Recent-ish Reads, May 8, 2025
A few more curated gooders for you on process-relational reality.

A few more curated gooders for you.
Art and Relational Reality: I really enjoyed these conversational snippets from Ursula K. Le Guin. "One of the functions of art is to give people the words to know their own experience. There are always areas of vast silence in any culture, and part of an artist’s job is to go into those areas and come back from the silence with something to say." (From 2018, but timeless, and recirculated in a recent Marginalian "Midweek Sanity Oasis" newsletter which I also recommend.)

Politics:
- Bearing in mind that process-relationality points beyond Euro-Western liberal and/or socialist models, this article's forceful argument for an affirmative political vision aligns well with process-relational "individuality without individualism" right from the opening epigraphs.

- Naomi Klein again, on putting profit and power (i.e., map-metaphysics) over people and planet (i.e., process-relational reality). Also shock doctrine, AI worship, and the Pope. The interview is paywalled, but Rolling Stone is $4.79 a month and it's one of the few journalistic publications meeting the moment.

Law and Ecology: A lovely, meandering book review that stands on its own and also got me to pre-order the book. And it uses the word ontological.
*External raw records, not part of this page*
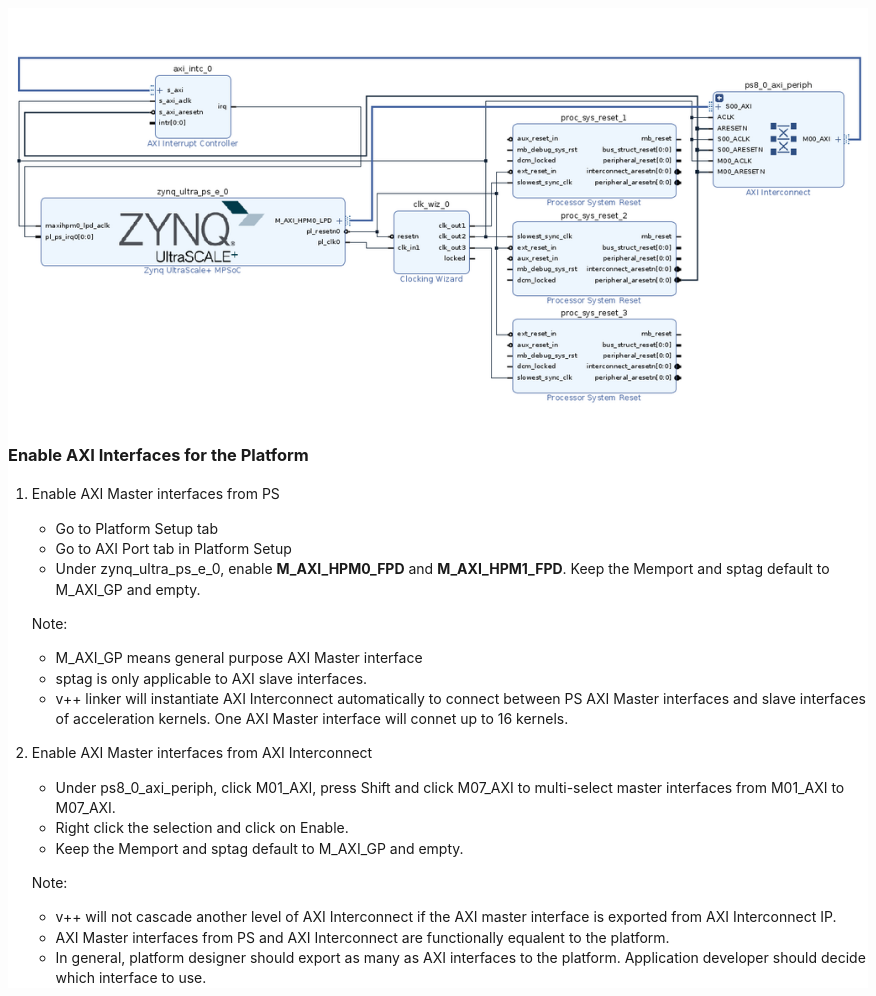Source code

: ![ipi_fully_connection.png](./images/ipi_fully_connection.png)


### Enable AXI Interfaces for the Platform

1. Enable AXI Master interfaces from PS

   - Go to Platform Setup tab
   - Go to AXI Port tab in Platform Setup
   - Under zynq_ultra_ps_e_0, enable **M_AXI_HPM0_FPD** and **M_AXI_HPM1_FPD**. Keep the Memport and sptag default to M_AXI_GP and empty.

   Note:

   - M_AXI_GP means general purpose AXI Master interface
   - sptag is only applicable to AXI slave interfaces.
   - v++ linker will instantiate AXI Interconnect automatically to connect between PS AXI Master interfaces and slave interfaces of acceleration kernels. One AXI Master interface will connet up to 16 kernels.

2. Enable AXI Master interfaces from AXI Interconnect

   - Under ps8_0_axi_periph, click M01_AXI, press Shift and click M07_AXI to multi-select master interfaces from M01_AXI to M07_AXI.
   - Right click the selection and click on Enable.
   - Keep the Memport and sptag default to M_AXI_GP and empty. 

   Note:

   - v++ will not cascade another level of AXI Interconnect if the AXI master interface is exported from AXI Interconnect IP.
   - AXI Master interfaces from PS and AXI Interconnect are functionally equalent to the platform.
   - In general, platform designer should export as many as AXI interfaces to the platform. Application developer should decide which interface to use.
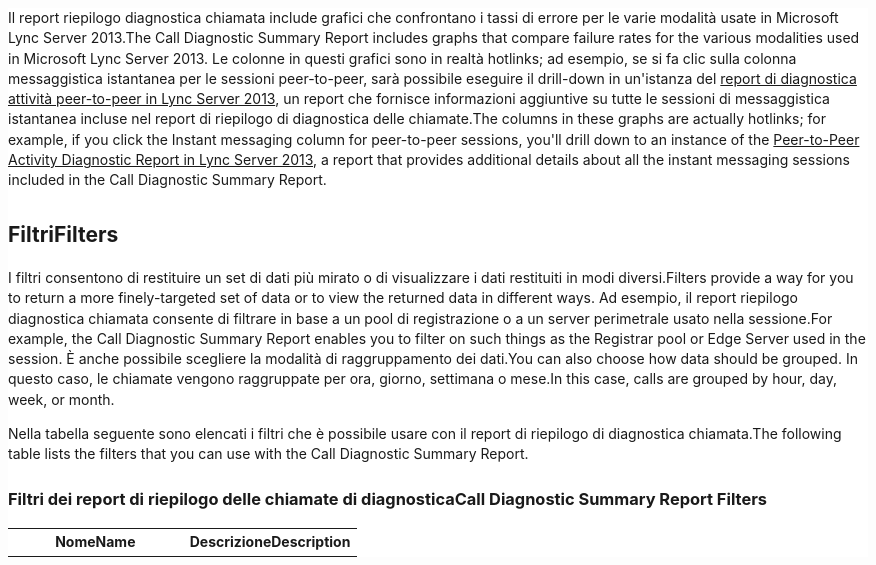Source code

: <span data-ttu-id="75072-119">Il report riepilogo diagnostica chiamata include grafici che confrontano i tassi di errore per le varie modalità usate in Microsoft Lync Server 2013.</span><span class="sxs-lookup"><span data-stu-id="75072-119">The Call Diagnostic Summary Report includes graphs that compare failure rates for the various modalities used in Microsoft Lync Server 2013.</span></span> <span data-ttu-id="75072-120">Le colonne in questi grafici sono in realtà hotlinks; ad esempio, se si fa clic sulla colonna messaggistica istantanea per le sessioni peer-to-peer, sarà possibile eseguire il drill-down in un'istanza del [report di diagnostica attività peer-to-peer in Lync Server 2013](lync-server-2013-peer-to-peer-activity-diagnostic-report.md), un report che fornisce informazioni aggiuntive su tutte le sessioni di messaggistica istantanea incluse nel report di riepilogo di diagnostica delle chiamate.</span><span class="sxs-lookup"><span data-stu-id="75072-120">The columns in these graphs are actually hotlinks; for example, if you click the Instant messaging column for peer-to-peer sessions, you'll drill down to an instance of the [Peer-to-Peer Activity Diagnostic Report in Lync Server 2013](lync-server-2013-peer-to-peer-activity-diagnostic-report.md), a report that provides additional details about all the instant messaging sessions included in the Call Diagnostic Summary Report.</span></span>

</div>

<div>

## <a name="filters"></a><span data-ttu-id="75072-121">Filtri</span><span class="sxs-lookup"><span data-stu-id="75072-121">Filters</span></span>

<span data-ttu-id="75072-122">I filtri consentono di restituire un set di dati più mirato o di visualizzare i dati restituiti in modi diversi.</span><span class="sxs-lookup"><span data-stu-id="75072-122">Filters provide a way for you to return a more finely-targeted set of data or to view the returned data in different ways.</span></span> <span data-ttu-id="75072-123">Ad esempio, il report riepilogo diagnostica chiamata consente di filtrare in base a un pool di registrazione o a un server perimetrale usato nella sessione.</span><span class="sxs-lookup"><span data-stu-id="75072-123">For example, the Call Diagnostic Summary Report enables you to filter on such things as the Registrar pool or Edge Server used in the session.</span></span> <span data-ttu-id="75072-124">È anche possibile scegliere la modalità di raggruppamento dei dati.</span><span class="sxs-lookup"><span data-stu-id="75072-124">You can also choose how data should be grouped.</span></span> <span data-ttu-id="75072-125">In questo caso, le chiamate vengono raggruppate per ora, giorno, settimana o mese.</span><span class="sxs-lookup"><span data-stu-id="75072-125">In this case, calls are grouped by hour, day, week, or month.</span></span>

<span data-ttu-id="75072-126">Nella tabella seguente sono elencati i filtri che è possibile usare con il report di riepilogo di diagnostica chiamata.</span><span class="sxs-lookup"><span data-stu-id="75072-126">The following table lists the filters that you can use with the Call Diagnostic Summary Report.</span></span>

### <a name="call-diagnostic-summary-report-filters"></a><span data-ttu-id="75072-127">Filtri dei report di riepilogo delle chiamate di diagnostica</span><span class="sxs-lookup"><span data-stu-id="75072-127">Call Diagnostic Summary Report Filters</span></span>

<table>
<colgroup>
<col style="width: 50%" />
<col style="width: 50%" />
</colgroup>
<thead>
<tr class="header">
<th><span data-ttu-id="75072-128">Nome</span><span class="sxs-lookup"><span data-stu-id="75072-128">Name</span></span></th>
<th><span data-ttu-id="75072-129">Descrizione</span><span class="sxs-lookup"><span data-stu-id="75072-129">Description</span></span></th>
</tr>
</thead>
<tbody>
<tr class="odd">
Twice!

Cognitive Science and Technology: If you want to continue on a cognitive science kick, this one's worth it for the illustrations alone (see above), though the article itself is also a genuinely fascinating read about the entangled mutual advancement of biological cognitive science and artificial "neural networks."

Technology and Culture: I read this one by the always-engaging Jia Tolentino as an indication of how desperately we need methodological and metaphysical moorings to ground us in reality's terrain, and how much current techno-capitalist trends tend to bury that reality under left-brained algorithmic bullshit, undermining "the equipment—our will, our instincts, our sense of purchase—with which we handle the task of being alive." (See also "ChatGPT Is Bullshit," an academic article from last year.)

Technology, Culture, Ecology, and Antitrust: This wide-ranging, much more optimistic take on technology's liberatory possibilities is grounded in a thoroughly regenerative and process-relational understanding of how things work when they work well. "Herded into rigid tech plantations rather than functioning, diverse ecosystems, it’s tough to imagine alternatives. ... Rewilding unites everything we know we need to do and brings with it a whole new toolbox and vision."